BDDK ve TMSF, bu çadır tiyatrosuna bir an evvel son vermeli. Konukoğlu ve Torun’un maksadı işgal süresinin uzamasına yardım ve yataklık değilse BDDK’nın eksik evrak dayatmasından bihaber gibi davranmaya son vermeli. Evrakı teslim etmeliler. Anayasa, 5411 sayılı Bankacılık Kanunu ve Türk Ticaret Kanunu yeteri kadar ayaklar altına alındı. Tabir yerinde ise 183 kurucu ortağın yedi sülalesine kadar dökümünü isteyen BDDK’nın kontörü yoksa Konukoğlu ve Torun’u öteki ortaklar telefonla arasın da bundan sonra da ‘haberim yoktu’ mazereti ile vakit kaybedilmesin. Şu ana dek imtiyazlı hisseleri elinde bulunduran ortakların yüzde 80’ine yakını istenen bilgileri BDDK’ya belgeleri ile teslim etti. İlk günden beri Bank Asya merkez binasını işgal eden TMSF yöneticilerinin binayı terk etmeleri için sadece bu işlem bile kâfi. Bank Asya ortaklarının yönetim hakkını gasp edenler, geçen her dakika malî darbe suçuna iştirak ediyor.     

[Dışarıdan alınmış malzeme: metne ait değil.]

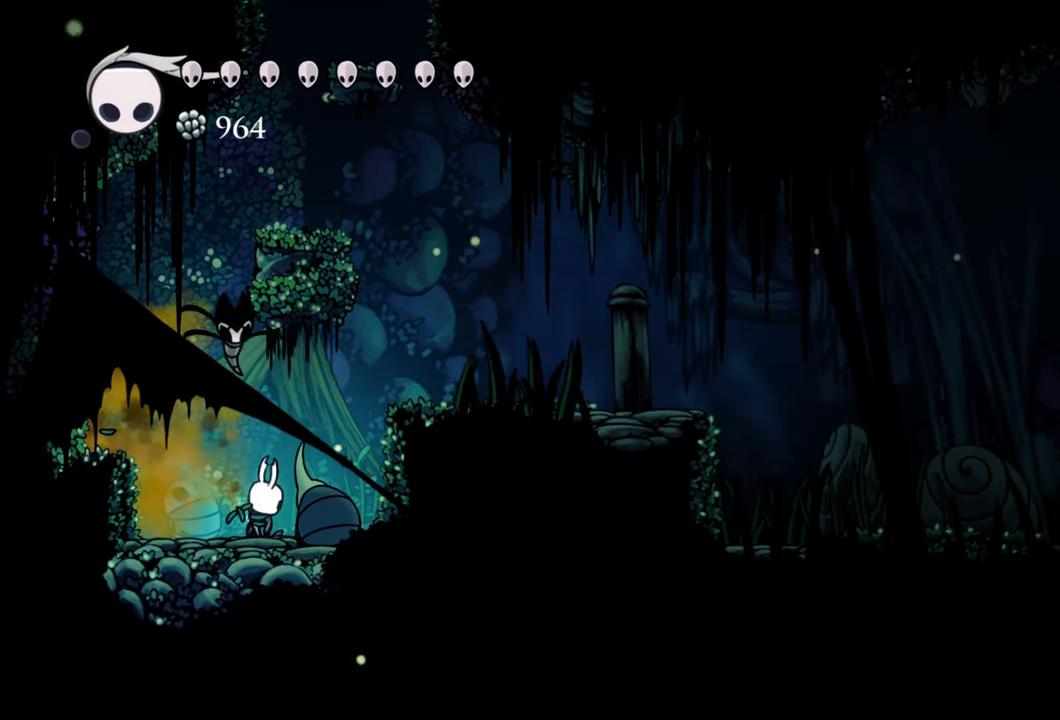
{"buttons": [], "right_stick": "center", "events": [[160, "X", "up"], [180, "DPAD_RIGHT", "up"], [260, "X", "down"], [380, "X", "up"]]}
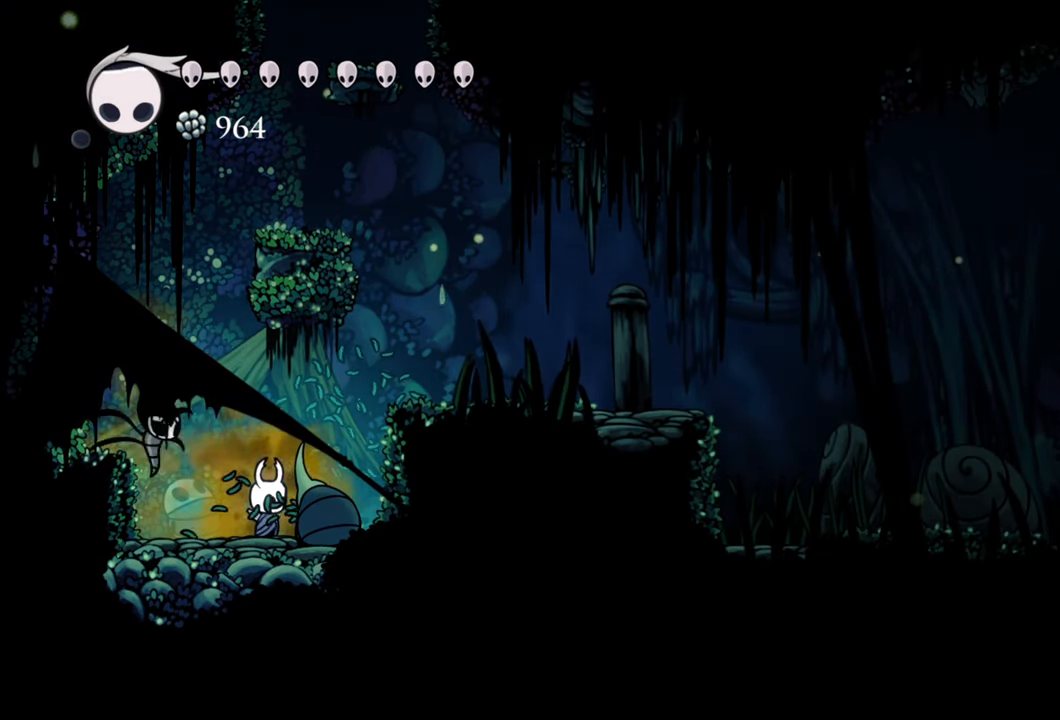
{"buttons": ["Y"], "right_stick": "center", "events": [[140, "Y", "down"]]}
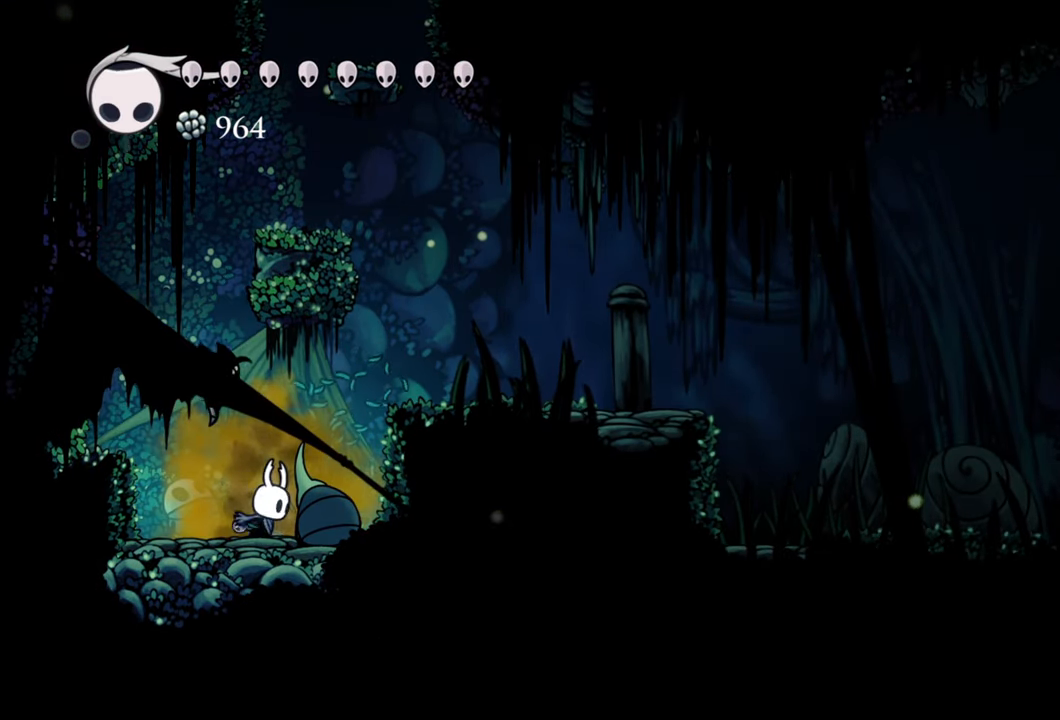
{"buttons": ["Y"], "right_stick": "center", "events": []}
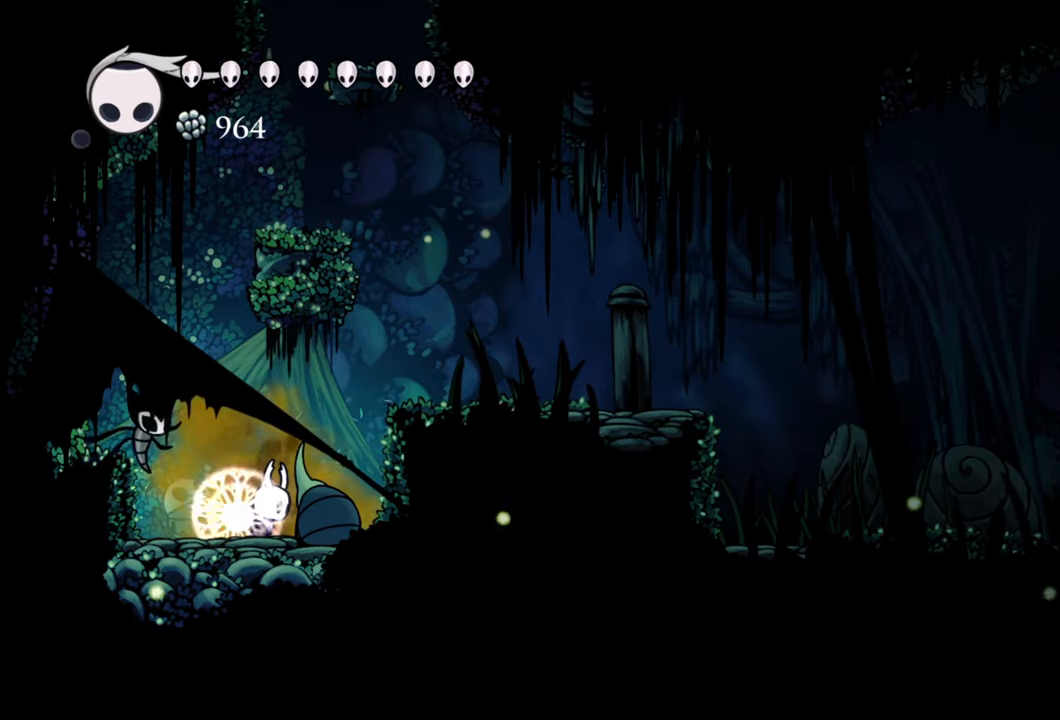
{"buttons": [], "right_stick": "center", "events": [[460, "Y", "up"]]}
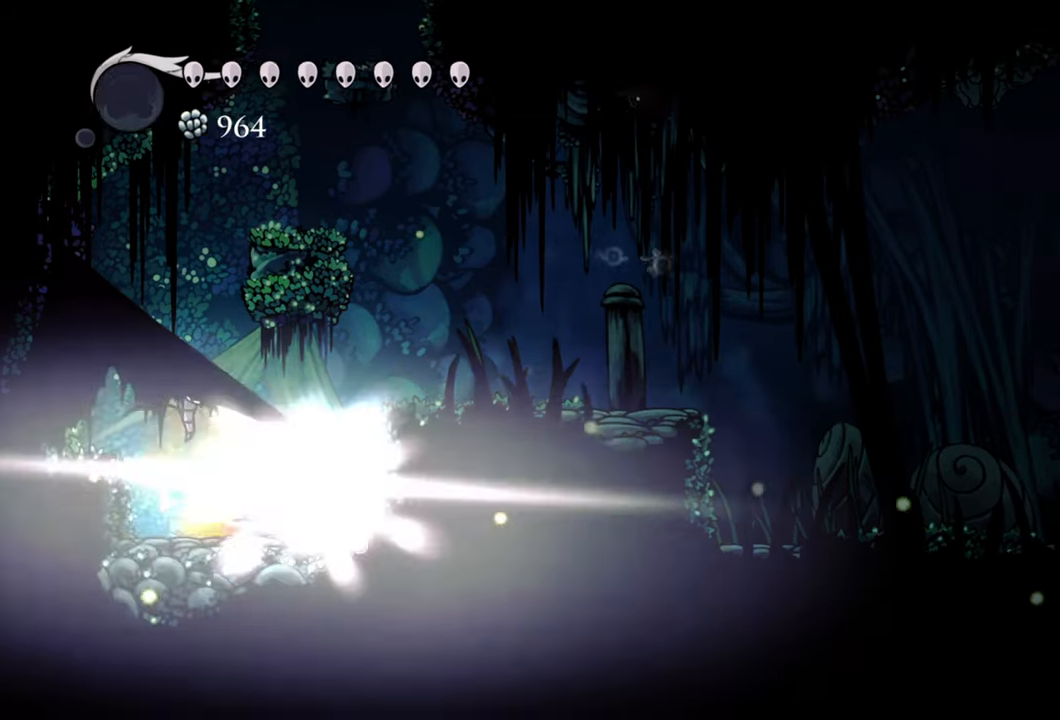
{"buttons": [], "right_stick": "center", "events": []}
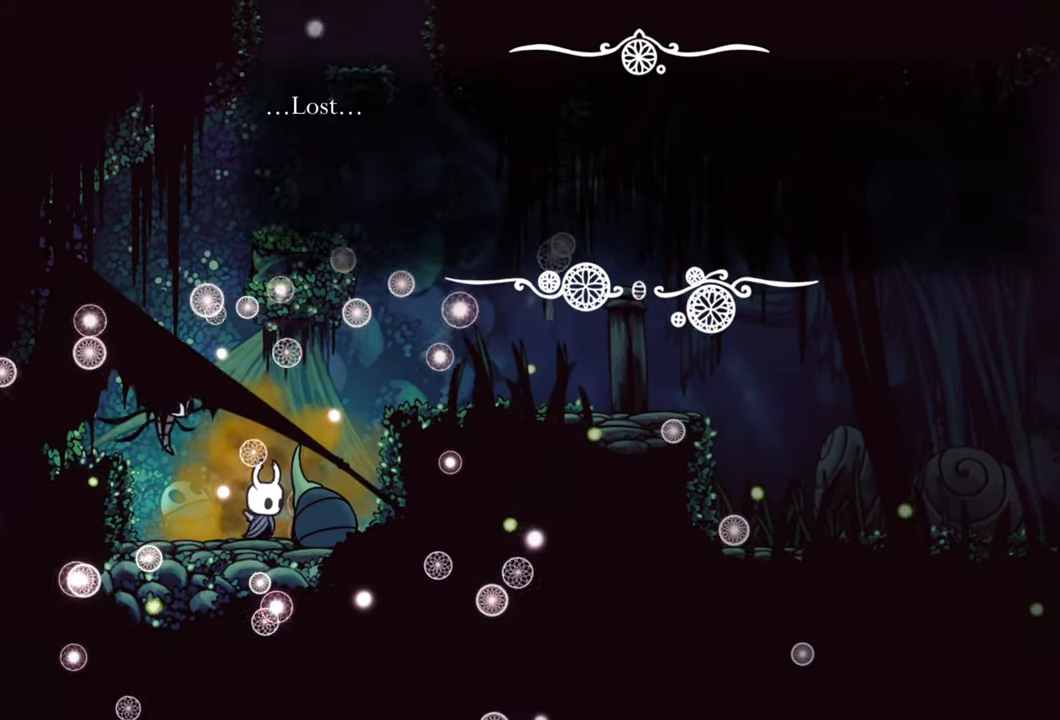
{"buttons": [], "right_stick": "center", "events": []}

BDDK’nın skandal kararına dâir önümüzdeki günlerde uzun uzun tartışacağımız bir bahis var. Hatalı tahlilde bulunmamak adına BDDK Başkan Vekili Mutalip Ünal’a şöyle bir sual tevcih edeyim: “Bank Asya ortaklarından, yurtiçi ve yurtdışı, ortağı olduğu bütün şirketlerin ‘diğer ortaklarının’ tasdikli banka hesap dökümlerini talep ettiniz. Bu talep bütün bankalar için geçerli mi? Bir başka şirketteki ortağın vaziyeti sizi niye alakadar eder? Örneğin Kuveyt Türk veya Albaraka’nın Körfez’deki ortaklarından öteki şirketlerdeki ortaklarının banka bilgilerini de isteyecek misiniz?” Bankacılık harici kariyerden gelse bile Başkan Vekili Ünal, BDDK’nın uzmanlarına sualime istinaden ikna edici bilgi notu hazırlamaları talimatını verebilir.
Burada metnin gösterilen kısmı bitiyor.